==== Excerpt to read ====
There are two dreams that I remember clearly. The first one had Marcus and I driving east on Jewell approaching Peoria. We saw a scared Malamute standing in the road and I pulled over. While the dog had no collar, we knew he lived in the condo that he was standing in front of. The gate was cracked open, so Marcus entered to go knock on the door. It was also open and a black lab came tearing out of the place. We called the police and it turned out the owner of the two dogs had been murdered. I woke up at that, terribly freaked out. That was unnerving. The second one involved me not being able to find another job and crawling back to my old place of employment. The owner's brilliant solution to the long drive was to put a bed in every already overcrowded office and we were to sleep in shifts and not drive home. I said this was crap, I tried to leave, but I couldn't. I was a prisoner. *shudder* Fortunatley, Marcus' alarm went off and got me out of that one.
==== Data listing ====
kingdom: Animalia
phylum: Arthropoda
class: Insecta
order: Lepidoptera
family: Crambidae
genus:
====
### Written problem 1
Answer from the account of the two dreams:
(a) On which street, and in which direction, were Marcus and the writer driving in the first dream?
(b) What kind of dog came tearing out of the condo?
(c) What got the writer out of the second dream?
### Written problem 2
Write the next few sentences of the account of the two dreams, picking up after its final line.

### Exercise output 1
(a) East on Jewell.
(b) A black lab.
(c) Marcus' alarm going off.

### Exercise output 2
I've much to do today. I have the shower is our master bath all disassembled. I've been slacking at cleaning it and the combination of hard water and soap scum has been a nightmare to get off. I found a great cleaner at Home Depot, but the fumes are attrocious and I can't be around them for extended period of time. I'm also trying to put the track back on the door that keeps the water from going under the door. It fell off a long time ago and I've yet to put it back on. At some point I'm going to have to redo the caulk on the bottom, but not this time. We've been using the shower in the back bathroom. Marcus says it feels like using a hotel shower back there. LOL
Sending more resumes out today. I will find a job this week. I am not crawling back to my old job...ever. I'm going to swing by Platt and find out what's up with the placement department. I'd like to think that the next person can't be worse than the old one, but he/she very well could be (if they even have a replacement yet at all).
I'm having lunch with Marcus today. Once I find that new job, I won't be able to go have lunch with him anymore (unless it is in the same neighborhood).
There's a new Woody Allen movie out called Scoop. I just saw a preview. I don't understand Woody Allen at all. In that I think Bob Dillon can't sing, Woody Allen can't act. His movie themes are dumb.
OK, back to that shower.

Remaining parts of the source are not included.